*Text provided*
---

Greece pushes ahead with plan to open up to foreign tourists
Greece will push ahead with a plan to open the country to foreign tourists on May 15, even as infection numbers and hospitalisations remain persistently high.
“The vaccines, the self-tests, and the better weather make us confident that this unprecedented adventure is ending,” Prime Minister Kyriakos Mitsotakis said on Wednesday in a special television address.
Opening up tourism, which accounts for 25 percent of Greece’s gross domestic product, is regarded as a critical step in reviving the country’s hard-hit economy.
The government also said residents aged 30 to 39 will be eligible for vaccination next week. The unexpected decision was spurred along by a surplus of AstraZeneca jabs left unused because of vaccine hesitancy by older citizens.

---

*Assigned task A*
Answer these questions from the article on Greece's reopening to tourists:
(i) On what date will Greece open to foreign tourists?
(ii) What share of Greece's gross domestic product does tourism account for?
(iii) Which age group will become eligible for vaccination next week?
*Assigned task B*
Decide whether each statement agrees with the article on Greece's reopening to tourists. Give yes or no, and quote the words that settle it.
(i) Kyriakos Mitsotakis made his remarks in a television address.
(ii) Infection numbers in Greece have dropped sharply.
(iii) The unused vaccine surplus consisted of AstraZeneca jabs.
*Assigned task C*
Pick up the article on Greece's reopening to tourists after its final sentence and continue it.
The items that come after this point are separate material and are not part of the article.

*Data supplied*
---

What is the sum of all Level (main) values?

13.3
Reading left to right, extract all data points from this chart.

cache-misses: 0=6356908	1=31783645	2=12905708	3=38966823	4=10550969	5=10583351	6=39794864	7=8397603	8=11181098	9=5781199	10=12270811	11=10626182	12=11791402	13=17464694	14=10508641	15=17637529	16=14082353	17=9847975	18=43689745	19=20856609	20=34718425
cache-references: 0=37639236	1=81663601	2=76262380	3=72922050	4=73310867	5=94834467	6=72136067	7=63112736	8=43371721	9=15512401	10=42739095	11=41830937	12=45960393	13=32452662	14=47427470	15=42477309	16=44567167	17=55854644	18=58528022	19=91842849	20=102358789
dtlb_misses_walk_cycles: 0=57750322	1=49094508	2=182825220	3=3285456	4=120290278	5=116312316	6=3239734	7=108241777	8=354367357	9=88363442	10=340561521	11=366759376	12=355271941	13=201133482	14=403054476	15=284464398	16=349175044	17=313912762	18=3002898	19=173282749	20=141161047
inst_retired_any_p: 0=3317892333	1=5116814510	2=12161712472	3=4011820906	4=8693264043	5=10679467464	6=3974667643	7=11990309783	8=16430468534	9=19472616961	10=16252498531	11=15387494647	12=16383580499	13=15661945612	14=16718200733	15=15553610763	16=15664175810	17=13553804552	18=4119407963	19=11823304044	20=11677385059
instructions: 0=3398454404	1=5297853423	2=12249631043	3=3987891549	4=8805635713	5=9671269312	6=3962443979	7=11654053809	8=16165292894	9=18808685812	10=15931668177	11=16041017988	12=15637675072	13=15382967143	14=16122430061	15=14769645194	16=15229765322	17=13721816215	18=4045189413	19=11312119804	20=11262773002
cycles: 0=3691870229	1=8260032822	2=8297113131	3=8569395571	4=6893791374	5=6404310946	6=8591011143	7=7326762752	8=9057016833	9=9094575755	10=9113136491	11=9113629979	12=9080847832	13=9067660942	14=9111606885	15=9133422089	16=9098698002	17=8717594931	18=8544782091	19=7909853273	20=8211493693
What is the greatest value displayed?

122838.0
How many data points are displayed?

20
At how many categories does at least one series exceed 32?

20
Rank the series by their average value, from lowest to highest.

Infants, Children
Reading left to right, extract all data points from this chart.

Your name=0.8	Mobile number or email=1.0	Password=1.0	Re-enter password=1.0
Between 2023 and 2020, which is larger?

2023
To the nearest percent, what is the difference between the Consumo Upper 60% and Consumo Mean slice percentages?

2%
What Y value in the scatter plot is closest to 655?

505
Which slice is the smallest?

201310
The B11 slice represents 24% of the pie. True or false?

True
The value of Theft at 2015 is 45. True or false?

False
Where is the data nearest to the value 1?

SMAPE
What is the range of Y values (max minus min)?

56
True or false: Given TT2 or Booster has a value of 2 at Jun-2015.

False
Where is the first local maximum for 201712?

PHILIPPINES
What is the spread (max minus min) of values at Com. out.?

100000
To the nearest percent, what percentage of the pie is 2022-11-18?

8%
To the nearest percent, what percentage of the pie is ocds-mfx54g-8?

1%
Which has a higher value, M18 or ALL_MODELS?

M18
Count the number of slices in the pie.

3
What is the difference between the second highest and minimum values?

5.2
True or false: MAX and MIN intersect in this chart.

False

---

*Answer A*
(i) May 15
(ii) 25 percent
(iii) Residents aged 30 to 39

*Answer B*
(i) Yes: "said on Wednesday in a special television address"
(ii) No: "even as infection numbers and hospitalisations remain persistently high"
(iii) Yes: "a surplus of AstraZeneca jabs left unused"

*Answer C*
Mitsotakis stressed the importance of vaccinations and laid out a road map for the following weeks. Residents will not be allowed to travel within the country over the Orthodox Easter break next week because the largest outbreaks are occurring in large cities. “We cannot just think of our Easter holidays and not consider the health of people living in islands and villages,” he said.
After being closed for almost five months, restaurants will be allowed to reopen their terraces on May 3, while those working in the sector will have to take mandatory self-tests. Schools will reopen the following week, with students, teachers, and all staff also expected to conduct self-tests.